COL718 : High-Performance Computing : About
Why study architecture of high-performance computers?
With a saturation in the clock-speeds of a computer, several new ideas
have been developed/proposed to obtain the next level of performance
improvements in computer systems. These ideas usually span multiple system
layers including architecture, compiler-support, and OS-support.
Given the highly evolving nature of modern compute-intensive workloads,
this is one of the busiest areas of research in computer science today.
Course topics
Following are the tentative course topics; the exact topics will evolve as
we go along the course
- Integer instruction sets and their evolution : in particular, we will study the modern x86 instruction set in detail.

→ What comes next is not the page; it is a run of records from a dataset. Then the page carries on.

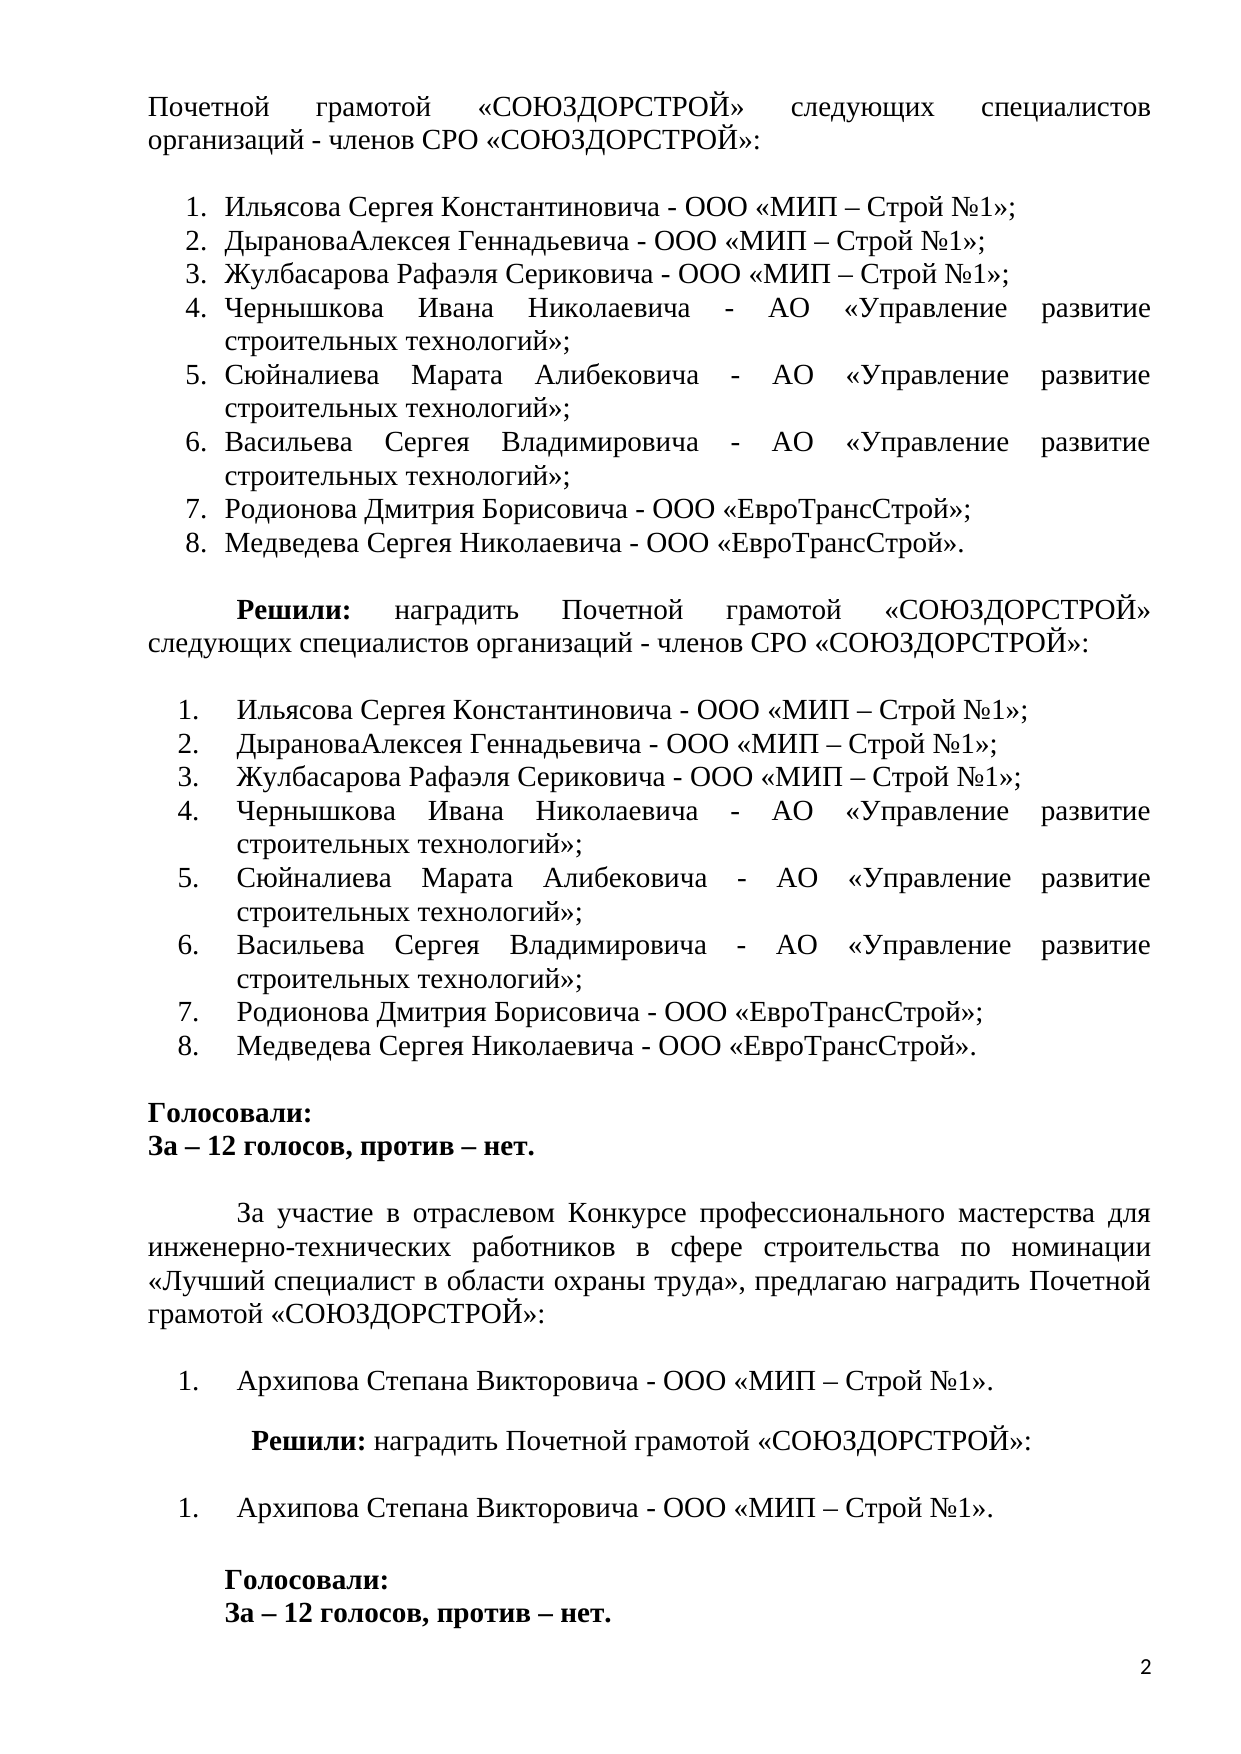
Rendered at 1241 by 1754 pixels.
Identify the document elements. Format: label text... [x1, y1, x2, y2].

list Медведева Сергея Николаевича - ООО «ЕвроТрансСтрой». [185, 525, 1152, 558]
list Голосовали: [224, 1562, 1152, 1595]
list Ильясова Сергея Константиновича - ООО «МИП – Строй №1»; [185, 189, 1152, 223]
text Голосовали: [148, 1095, 1152, 1128]
list Родионова Дмитрия Борисовича - ООО «ЕвроТрансСтрой»; [177, 994, 1152, 1028]
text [148, 89, 1152, 156]
list Жулбасарова Рафаэля Сериковича - ООО «МИП – Строй №1»; [177, 759, 1152, 793]
list Родионова Дмитрия Борисовича - ООО «ЕвроТрансСтрой»; [185, 491, 1152, 525]
list Чернышкова Ивана Николаевича - АО «Управление развитие строительных технологий»; [185, 290, 1152, 357]
list Васильева Сергея Владимировича - АО «Управление развитие строительных технологий»; [185, 424, 1152, 491]
list За – 12 голосов, против – нет. [224, 1595, 1152, 1629]
text Решили: наградить Почетной грамотой «СОЮЗДОРСТРОЙ»: [148, 1423, 1152, 1456]
list Архипова Степана Викторовича - ООО «МИП – Строй №1». [177, 1363, 1152, 1397]
list Ильясова Сергея Константиновича - ООО «МИП – Строй №1»; [177, 692, 1152, 726]
text За участие в отраслевом Конкурсе профессионального мастерства для инженерно-технических работников в сфере строительства по номинации «Лучший специалист в области охраны труда», предлагаю наградить Почетной грамотой «СОЮЗДОРСТРОЙ»: [148, 1196, 1152, 1330]
list Сюйналиева Марата Алибековича - АО «Управление развитие строительных технологий»; [185, 357, 1152, 424]
text За – 12 голосов, против – нет. [148, 1128, 1152, 1162]
list Архипова Степана Викторовича - ООО «МИП – Строй №1». [177, 1490, 1152, 1523]
list ДырановаАлексея Геннадьевича - ООО «МИП – Строй №1»; [185, 223, 1152, 256]
list Медведева Сергея Николаевича - ООО «ЕвроТрансСтрой». [177, 1028, 1152, 1061]
list ДырановаАлексея Геннадьевича - ООО «МИП – Строй №1»; [177, 726, 1152, 759]
list Васильева Сергея Владимировича - АО «Управление развитие строительных технологий»; [177, 927, 1152, 994]
list Жулбасарова Рафаэля Сериковича - ООО «МИП – Строй №1»; [185, 256, 1152, 290]
list Чернышкова Ивана Николаевича - АО «Управление развитие строительных технологий»; [177, 793, 1152, 860]
list Сюйналиева Марата Алибековича - АО «Управление развитие строительных технологий»; [177, 860, 1152, 927]
text Решили: наградить Почетной грамотой «СОЮЗДОРСТРОЙ» следующих специалистов организаций - членов СРО «СОЮЗДОРСТРОЙ»: [148, 592, 1152, 659]
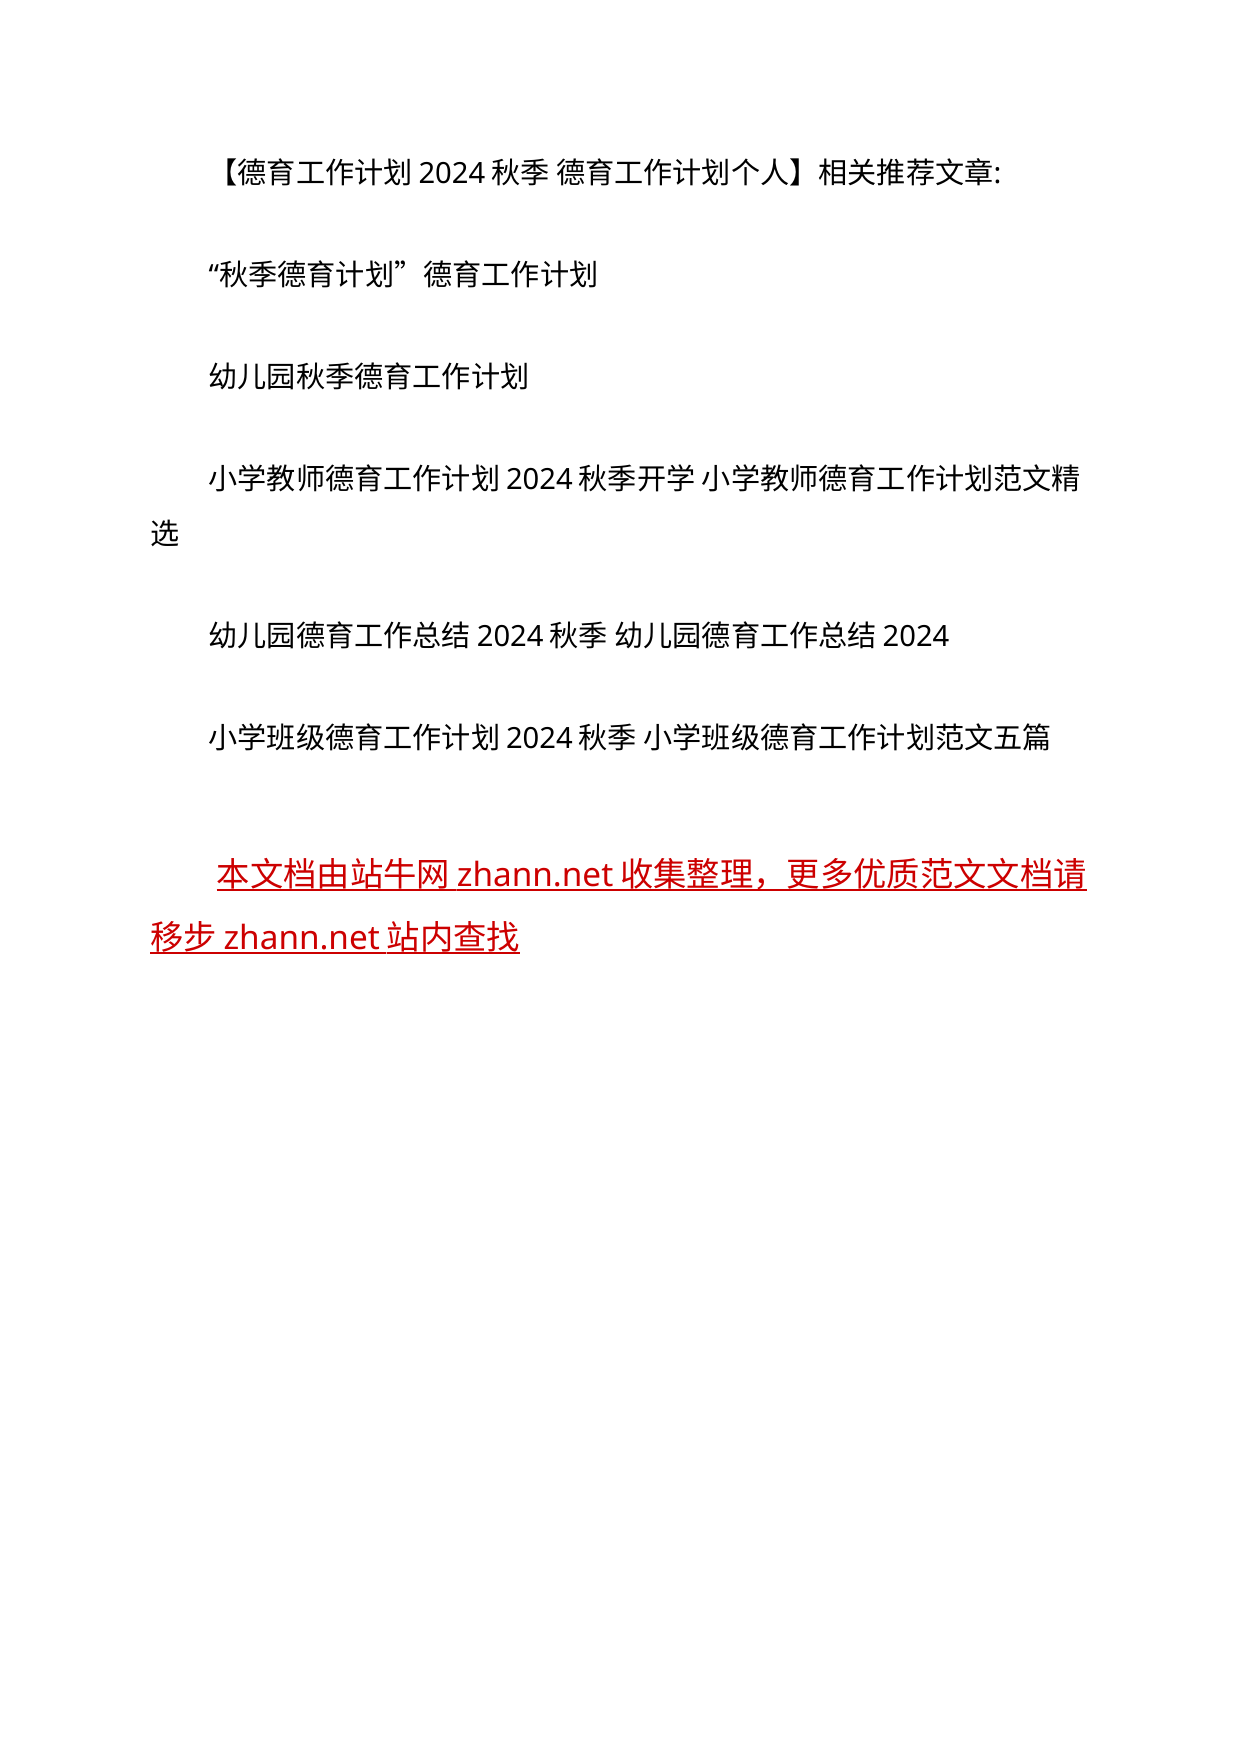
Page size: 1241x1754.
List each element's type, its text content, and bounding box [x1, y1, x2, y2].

text 小学班级德育工作计划2024秋季 小学班级德育工作计划范文五篇 [150, 714, 1090, 757]
text 小学教师德育工作计划2024秋季开学 小学教师德育工作计划范文精选 [150, 456, 1090, 553]
text “秋季德育计划”德育工作计划 [150, 252, 1090, 294]
text 幼儿园德育工作总结2024秋季 幼儿园德育工作总结2024 [150, 612, 1090, 655]
text 【德育工作计划2024秋季 德育工作计划个人】相关推荐文章: [150, 150, 1090, 192]
text 本文档由站牛网zhann.net收集整理，更多优质范文文档请移步zhann.net站内查找 [150, 848, 1090, 959]
text 幼儿园秋季德育工作计划 [150, 354, 1090, 396]
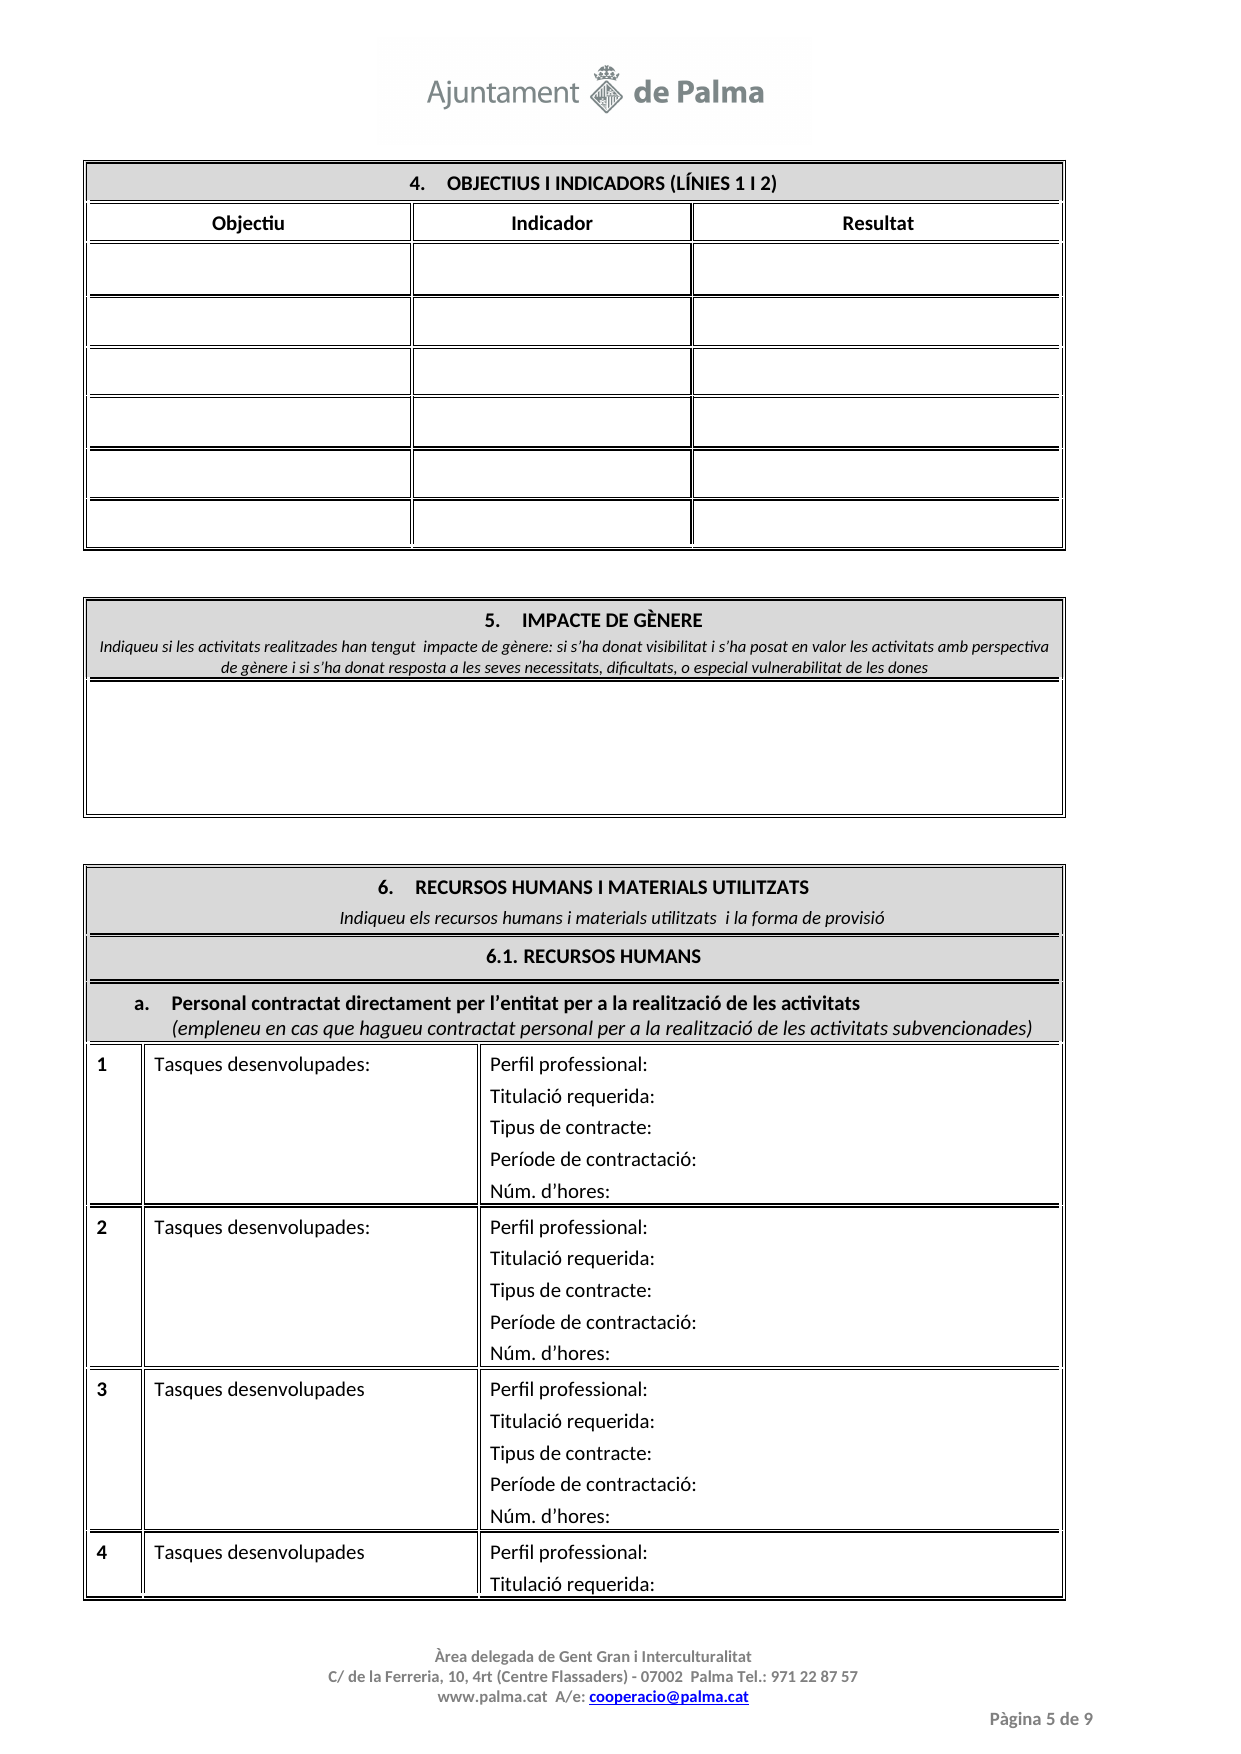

- Floating-point instruction sets, data-movement instruction sets
- Out-of-order superscalar architectures : we will study techniques to measure different micro-architectural characteristics of your desktop/laptop/mobile processors through software micro-benchmarks
- Store buffers, Speculation
- Mathematical framework to reason about latency and throughput: Amdahl's law, Little's law
- Memory hierarchy : caching structures, types; micro-benchmarks to measure the memory hierarchy; compiler algorithms to exploit the memory hierarchy.
- Virtual memory : huge page support, OS algorithms to manage huge pages; implications for big-data workloads.
- Instruction Prefetching, Trace caches
- Networking hardware/software : high-throughput network programming interfaces, multi-queue hardware, scheduling and fairness.
- Storage element characteristics : SSD, HDD, throughput/latency optimization algorithms and tradeoffs.
- Programming models like MapReduce, TensorFlow for domain-specific applications.
Lab assignments
We will have assignments primarily based on programming and
measurement on x86-based systems to supplement the
course material. The assignment load is expected to be moderate.